Остров мертвых. Умереть в Италбаре - Роджер Желязны
Я сел и закурил. Снимок Рут сделали в этой самой комнате; на нем не было того же фона со скалами и синим небом, как на других. Но я обыскал ее и ничего не нашел: ни признаков насилия, ни намеков на личность моего врага. Я произнес это вслух: «Мой враг», – первые слова, сказанные мной после того, как я пожелал доброго вечера сделавшемуся неожиданно сговорчивым седовласому адвокату, и в этом большом, похожем на аквариум доме они прозвучали странно. Мой враг.
Теперь сомнений не оставалось. От меня чего-то хотели, но чего – я точно не знал. Скорее всего – чтобы я умер. Было бы очень неплохо, если бы я понимал, кто из множества моих врагов за этим стоит. Я перебрал варианты. Я задумался над странным выбором места встречи, поля битвы. Я вспомнил свой сон об этом месте.
Если кто-то хотел причинить мне вред, глупо было заманивать меня туда – разве что мой враг был не в курсе того, какую силу я приобретаю в любом из созданных мной миров. Все вокруг будет моим союзником, если я вернусь на Иллирию, планету, которую много веков назад поместил туда, где она оставалась до сих пор; планету, хранившую Остров мертвых, мой Остров мертвых.
…А я туда вернусь. Я это знал. Рут и возможность Кэти… Они требовали моего возвращения в тот странный Эдем, что я когда-то построил. Рут и Кэти… Два образа, которые я не хотел, но вынужден был совмещать. Прежде для меня они никогда не существовали одновременно, и это ощущение мне не нравилось. Я отправлюсь туда, и тот, кто придумал эту ловушку, пожалеет об этом – ненадолго – после чего станет вечным обитателем Острова мертвых.
Я раздавил сигарету, запер красные замковые ворота и поехал обратно в «Спектр». Меня неожиданно одолел голод.
Я переоделся к ужину и спустился в вестибюль. Слева я заметил симпатичный маленький ресторан. К сожалению, он закрылся несколько минут назад. Поэтому я подошел к стойке и спросил, какая из приличных едален все еще работает.
– В башнях Бартола у Залива, – сказал ночной портье, подавив зевок. – Они будут открыты еще несколько часов.
Я уточнил у него, как туда добраться, и вышел на улицу, и заполучил долю в торговле бриаровыми трубками. Слово «абсурдно» здесь подходит больше, чем «странно», но вы ведь помните, что все мы живем в тени Большого Древа?
Я подъехал к ресторану и поручил припарковать слип-сани униформе, которую вижу, куда бы ни пошел, – она всегда увенчана улыбающимся лицом и открывает передо мной двери, которые я мог бы открыть и сам, и протягивает мне полотенце, в котором я не нуждаюсь, и вцепляется в мой багаж, который я не хочу сдавать в камеру хранения, и постоянно держит правую руку у пояса, готовая повернуть ее ладонью вверх, едва завидев блеск металла или заслышав шуршание бумаги особого сорта, и у нее есть огромные карманы, куда она все это прячет. Она преследует меня больше тысячи лет, но презираю я на самом деле не униформу. Я презираю эту чертову улыбку, которая включается лишь при одном условии. Мои сани переместились отсюда туда и приземлились между двумя проведенными краской линиями. Потому что все мы – туристы.

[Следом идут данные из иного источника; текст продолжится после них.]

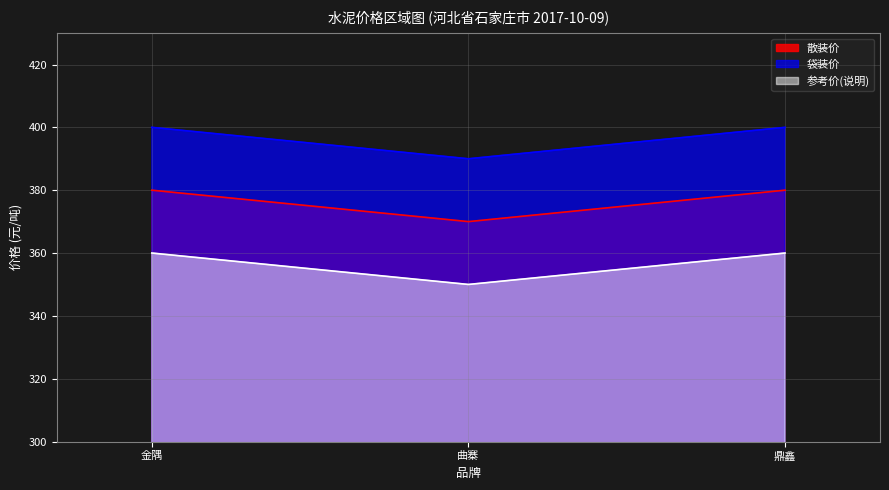

Rank the categories by 参考价(说明) value from lowest to highest.

曲寨, 金隅, 鼎鑫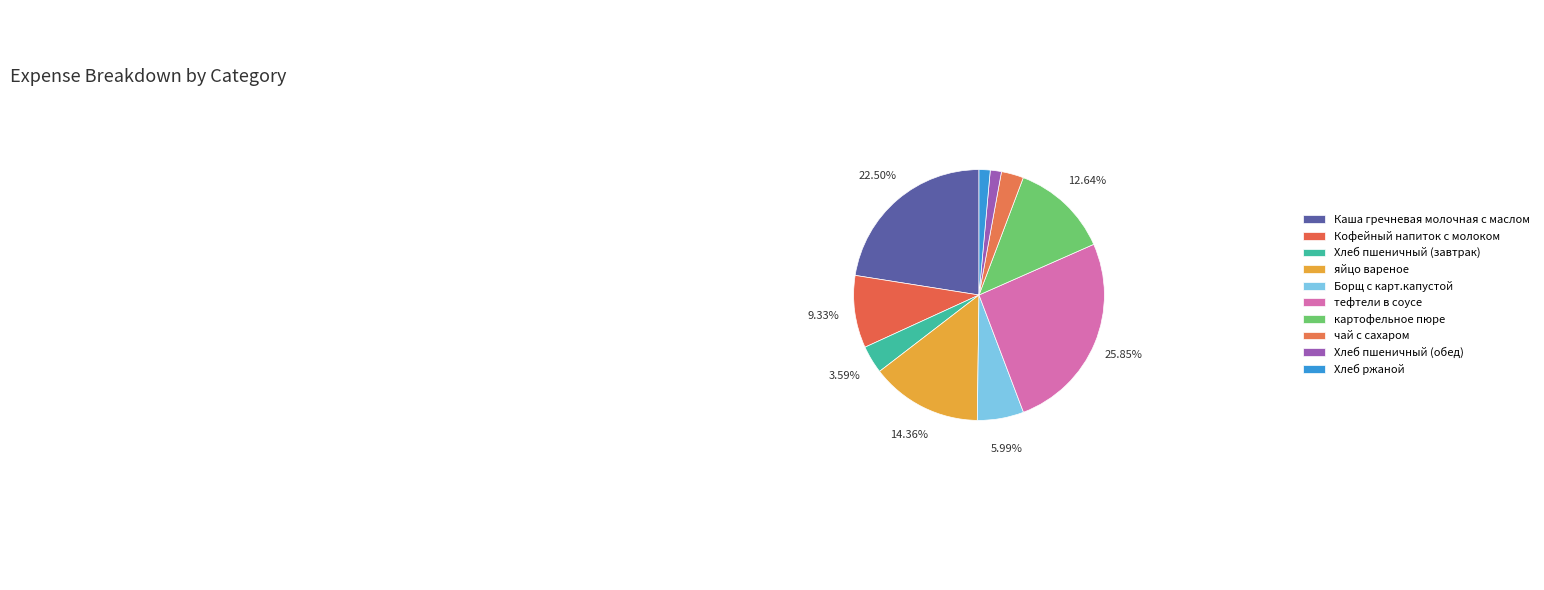

How many slices are in this pie chart?

10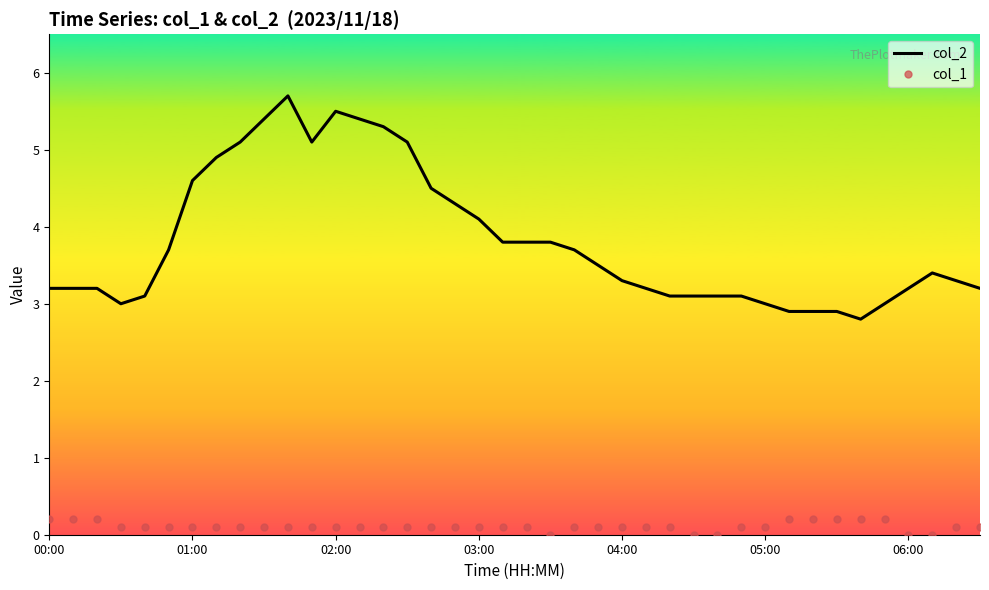

Which series has the largest total across all categories?

col_2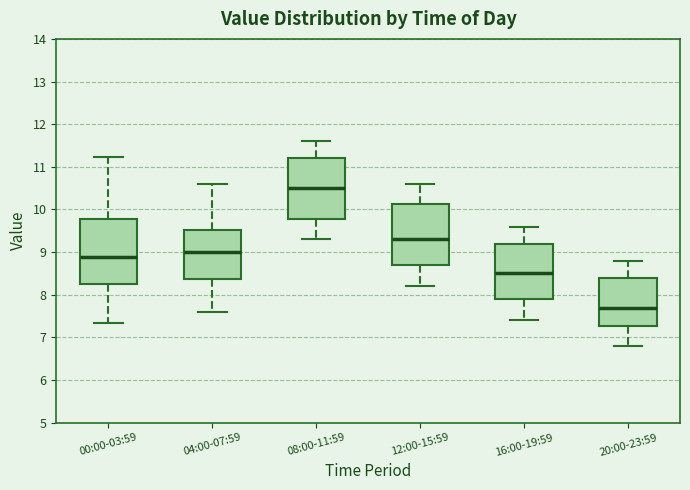

Reading left to right, read every box against the y-axis: the position of its median line, the range the box covers, and the ends of its whiskers. The values are not printed on the chart, so give them approximately, as read against the axis.

00:00-03:59: median 8.9, box 8.3 to 9.8, whiskers 7.3 to 11.2
04:00-07:59: median 9.0, box 8.4 to 9.5, whiskers 7.6 to 10.6
08:00-11:59: median 10.5, box 9.8 to 11.2, whiskers 9.3 to 11.6
12:00-15:59: median 9.3, box 8.7 to 10.1, whiskers 8.2 to 10.6
16:00-19:59: median 8.5, box 7.9 to 9.2, whiskers 7.4 to 9.6
20:00-23:59: median 7.7, box 7.3 to 8.4, whiskers 6.8 to 8.8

Когда-то чаевыми логично вознаграждалось лишь то, что должно было выполняться быстро и эффективно, и они служили дополнительным заработком для представителей отдельных низкооплачиваемых профессий. Это понимали и принимали все. Однако туризм – давным-давно, в век моего рождения – навел слаборазвитые страны на идею, что всякий турист – это добыча, после чего на все страны, включая те, откуда туристы были родом, распространилось представление о деньгах, которые могут заработать те, кто носит униформы и предоставляет ненужные и непрошеные услуги с улыбкой. Вот армия, которая завоевала мир. После того как в двадцатом веке свершилась их тихая революция, мы все, едва выйдя за дверь, становимся туристами, гражданами второго сорта, которых безжалостно эксплуатируют улыбчивые легионы, захватившие власть коварно и бесповоротно.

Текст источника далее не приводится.